Densemarks: Learning Canonical Embeddings for Human Heads Images via Point Tracks
Dmitrii Pozdeev, Alexey Artemov, Ananta R. Bhattarai, Artem Sevastopolsky
TL;DR
DenseMarks introduces a dense, geometry-aware embedding for human heads that maps per-pixel image information into a canonical $3$D unit cube. The method uses a ViT-based embedder to predict per-voxel embeddings from images and stores semantic features in a learnable latent grid $E \in \mathbb{R}^{(N_d)^3 \times D}$, smoothed by a $3$D Gaussian and queried via TriLerp. Training leverages pairwise 2D point tracks from an off-the-shelf tracker with a contrastive loss, plus landmark anchoring and segmentation supervision to enforce structure, interpretability, and completeness.
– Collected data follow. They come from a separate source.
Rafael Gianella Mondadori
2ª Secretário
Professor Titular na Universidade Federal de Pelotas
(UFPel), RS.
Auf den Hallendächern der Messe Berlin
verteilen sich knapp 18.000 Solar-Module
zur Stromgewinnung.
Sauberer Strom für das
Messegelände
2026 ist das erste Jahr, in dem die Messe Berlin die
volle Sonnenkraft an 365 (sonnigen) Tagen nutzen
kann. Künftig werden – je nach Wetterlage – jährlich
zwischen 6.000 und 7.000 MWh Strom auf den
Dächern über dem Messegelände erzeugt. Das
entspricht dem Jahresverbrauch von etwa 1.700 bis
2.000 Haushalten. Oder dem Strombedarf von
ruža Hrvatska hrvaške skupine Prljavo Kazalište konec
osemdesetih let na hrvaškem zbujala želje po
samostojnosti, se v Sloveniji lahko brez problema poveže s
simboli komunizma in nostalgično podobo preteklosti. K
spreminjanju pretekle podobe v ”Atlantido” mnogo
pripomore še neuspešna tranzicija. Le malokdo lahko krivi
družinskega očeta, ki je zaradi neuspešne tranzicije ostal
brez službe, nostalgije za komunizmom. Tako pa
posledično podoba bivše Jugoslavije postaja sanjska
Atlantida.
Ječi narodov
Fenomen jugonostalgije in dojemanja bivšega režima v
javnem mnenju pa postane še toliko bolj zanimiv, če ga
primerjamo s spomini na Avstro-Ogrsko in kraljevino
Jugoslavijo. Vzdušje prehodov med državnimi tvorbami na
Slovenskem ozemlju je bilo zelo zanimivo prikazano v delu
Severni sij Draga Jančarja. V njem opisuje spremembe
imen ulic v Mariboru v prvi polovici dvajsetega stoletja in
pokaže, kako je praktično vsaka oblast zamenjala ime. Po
The resulting embeddings enable robust dense correspondences, improved monocular head tracking with a FLAME-based 3DMM, and versatile applications like dense warping and stereo reconstruction, while maintaining a compact, interpretable canonical space suitable for interactive querying.
Abstract
We propose DenseMarks - a new learned representation for human heads, enabling high-quality dense correspondences of human head images. For a 2D image of a human head, a Vision Transformer network predicts a 3D embedding for each pixel, which corresponds to a location in a 3D canonical unit cube. In order to train our network, we collect a dataset of pairwise point matches, estimated by a state-of-the-art point tracker over a collection of diverse in-the-wild talking heads videos, and guide the mapping via a contrastive loss, encouraging matched points to have close embeddings. We further employ multi-task learning with face landmarks and segmentation constraints, as well as imposing spatial continuity of embeddings through latent cube features, which results in an interpretable and queryable canonical space. The representation can be used for finding common semantic parts, face/head tracking, and stereo reconstruction. Due to the strong supervision, our method is robust to pose variations and covers the entire head, including hair. Additionally, the canonical space bottleneck makes sure the obtained representations are consistent across diverse poses and individuals. We demonstrate state-of-the-art results in geometry-aware point matching and monocular head tracking with 3D Morphable Models. The code and the model checkpoint will be made available to the public.